Seattle Kraken head coach Dave Hakstol hasn’t had to juggle lines much at all, other than the obvious insertion of rookie Tye Kartye into the line-up after winger Jared McCann’s injury in Game-4.
There are specific situations when things might get mixed up; adding a second center to a line for an important D-zone draw at a crucial part of the game, or mixing and matching a D-pair for a particular match-up moment, but for the most part the Seattle Kraken roll their four lines and continue to get contributions throughout.
“We’ve continued to play within our own framework,” Hakstol said Friday after the Kraken morning skate. “We’ve been pretty comfortable with who we are, what we are, we’ve continued to meet the different moments in the series, and those are all just necessities. That comes from the leadership in our dressing room, guys being mentally in the right spot, and just being ready to go out and execute and do the job.”
Hot Kraken Line
Although he missed a game in the series for the birth of his daughter, forward Morgan Geekie has gelled well with Jaden Schwartz and center Alexander Wennberg to his left. The threesome has accounted for five of the Kraken’s 15 goals in the series.
“In terms of lines, it’s a pretty new line,” Hakstol pointed out Friday. “If you look at number of minutes played it’s something we went to in the 2nd game in Nashville (March 25th), so that’s pretty recent. They don’t have a lot of miles on them as a line, but they have been able to grow in terms of their chemistry and we want to continue to see that grow. They’re obviously a big part.”
While the Kraken have enjoyed having 13 different goal scorers in the series, the Avalanche have had only eight, including two defenseman. As we pointed out prior to the morning skates, the Colorado goal scoring is top heavy, with star winger Mikko Rantanen accounting for five of the club’s 14 goals and superstar center Nathan MacKinnon accounting for three.
Seattle Hockey Insider asked Colorado head coach Jared Bednar if there would be a temptation to juggle lines a little sooner than usual if things weren’t going his way, especially in the must-win environment of Game-6.
“I fight that urge sometimes, but I also have a lot of trust in our players based on what they’ve done,” Bednar said Friday morning. “So the juggling, last game even, it’s nothing that we haven’t been accustomed to doing through the second half of the year, guys playing together. We had Mikko playing away from Mac (MacKinnon), we bumped them back together at times, we’ve had (J.T.) Compher on that line, so has (Artturi) Lehkonen, so has “E-Rod” (Evan Rodrigues), so they’ve all kind of done that through the course of the season. It’s worked out for us at times and it hasn’t worked out other times.”
Note that every player he mentioned are top-six forwards in the line-up. None of the bottom-six have tallied a goal in the series.

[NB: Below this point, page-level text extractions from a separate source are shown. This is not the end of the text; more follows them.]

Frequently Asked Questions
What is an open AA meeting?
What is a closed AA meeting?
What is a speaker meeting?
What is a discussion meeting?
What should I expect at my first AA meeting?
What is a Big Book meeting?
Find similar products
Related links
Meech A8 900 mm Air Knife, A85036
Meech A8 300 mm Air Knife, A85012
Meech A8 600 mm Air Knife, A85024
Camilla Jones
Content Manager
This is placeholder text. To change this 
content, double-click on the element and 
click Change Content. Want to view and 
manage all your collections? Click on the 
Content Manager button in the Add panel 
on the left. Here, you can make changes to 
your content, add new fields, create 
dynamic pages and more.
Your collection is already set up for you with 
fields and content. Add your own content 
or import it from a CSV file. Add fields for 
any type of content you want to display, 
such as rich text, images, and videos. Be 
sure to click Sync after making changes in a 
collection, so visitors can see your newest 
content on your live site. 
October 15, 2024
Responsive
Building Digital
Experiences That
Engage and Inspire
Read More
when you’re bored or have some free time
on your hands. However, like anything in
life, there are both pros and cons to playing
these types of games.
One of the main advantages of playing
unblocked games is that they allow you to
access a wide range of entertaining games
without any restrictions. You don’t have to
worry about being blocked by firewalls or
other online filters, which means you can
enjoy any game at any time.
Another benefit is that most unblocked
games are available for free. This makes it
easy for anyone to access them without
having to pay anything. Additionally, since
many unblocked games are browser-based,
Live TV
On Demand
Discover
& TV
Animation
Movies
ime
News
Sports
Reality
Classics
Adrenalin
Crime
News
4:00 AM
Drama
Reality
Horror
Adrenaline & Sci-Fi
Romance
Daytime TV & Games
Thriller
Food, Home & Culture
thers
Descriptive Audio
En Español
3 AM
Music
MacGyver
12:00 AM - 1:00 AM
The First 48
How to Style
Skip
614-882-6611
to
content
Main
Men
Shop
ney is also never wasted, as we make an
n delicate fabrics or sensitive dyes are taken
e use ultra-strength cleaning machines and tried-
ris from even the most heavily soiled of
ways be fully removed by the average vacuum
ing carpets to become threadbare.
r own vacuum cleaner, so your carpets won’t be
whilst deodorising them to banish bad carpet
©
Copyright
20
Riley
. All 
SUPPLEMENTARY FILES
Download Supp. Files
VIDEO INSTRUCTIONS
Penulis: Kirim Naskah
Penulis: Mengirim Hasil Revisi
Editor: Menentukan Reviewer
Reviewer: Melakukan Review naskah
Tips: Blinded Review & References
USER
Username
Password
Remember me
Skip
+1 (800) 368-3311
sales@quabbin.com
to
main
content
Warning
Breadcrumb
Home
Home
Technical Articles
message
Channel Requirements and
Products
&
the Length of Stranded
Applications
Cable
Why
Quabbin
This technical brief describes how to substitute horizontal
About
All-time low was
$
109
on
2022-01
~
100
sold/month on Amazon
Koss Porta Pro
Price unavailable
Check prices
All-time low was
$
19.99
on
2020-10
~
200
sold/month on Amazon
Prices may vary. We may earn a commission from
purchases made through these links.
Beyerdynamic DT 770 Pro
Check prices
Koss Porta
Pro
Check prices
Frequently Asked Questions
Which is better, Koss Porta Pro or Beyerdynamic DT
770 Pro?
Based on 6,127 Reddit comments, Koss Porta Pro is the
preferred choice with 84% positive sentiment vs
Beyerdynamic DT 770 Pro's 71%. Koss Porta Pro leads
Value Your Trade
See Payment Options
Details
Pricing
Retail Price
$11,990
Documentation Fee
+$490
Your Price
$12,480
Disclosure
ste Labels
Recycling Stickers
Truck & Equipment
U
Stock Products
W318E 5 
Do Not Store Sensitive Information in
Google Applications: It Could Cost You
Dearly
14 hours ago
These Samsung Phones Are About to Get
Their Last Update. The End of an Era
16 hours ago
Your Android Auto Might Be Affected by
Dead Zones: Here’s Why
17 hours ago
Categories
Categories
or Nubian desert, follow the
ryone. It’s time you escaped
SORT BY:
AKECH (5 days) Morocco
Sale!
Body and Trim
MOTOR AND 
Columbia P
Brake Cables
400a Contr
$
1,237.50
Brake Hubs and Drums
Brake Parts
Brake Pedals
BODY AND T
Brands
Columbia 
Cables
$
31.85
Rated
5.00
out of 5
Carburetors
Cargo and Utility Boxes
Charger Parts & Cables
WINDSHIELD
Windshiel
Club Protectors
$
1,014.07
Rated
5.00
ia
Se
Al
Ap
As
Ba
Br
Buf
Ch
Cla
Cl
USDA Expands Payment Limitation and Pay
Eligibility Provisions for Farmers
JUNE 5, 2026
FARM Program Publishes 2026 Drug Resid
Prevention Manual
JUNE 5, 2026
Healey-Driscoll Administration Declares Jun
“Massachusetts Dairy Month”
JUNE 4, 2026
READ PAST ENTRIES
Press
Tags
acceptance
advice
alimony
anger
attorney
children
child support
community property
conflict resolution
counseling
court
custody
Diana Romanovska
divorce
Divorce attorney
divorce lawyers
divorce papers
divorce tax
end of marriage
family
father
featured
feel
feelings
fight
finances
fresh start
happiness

Colorado’s 3rd-line center Lars Eller stepped up and had a huge postseason in 2018 in helping the Washington Capitals win a Stanley Cup, with seven goals and 18 points in 24 games played. This season he never seemed to adjust to the trade from DC that occurred just ahead of the NHL Trade Deadline in March. He’s practically stat-free in this five games series thus far.
So often in the history of the Stanley Cup playoffs the hero comes from a team’s depth, a third or fourth line player who lights the lamp at a spectacular time. The Avalanche will likely need that to happen Friday night if they’re to win, while the Kraken can have confidence that it might just simply happen again.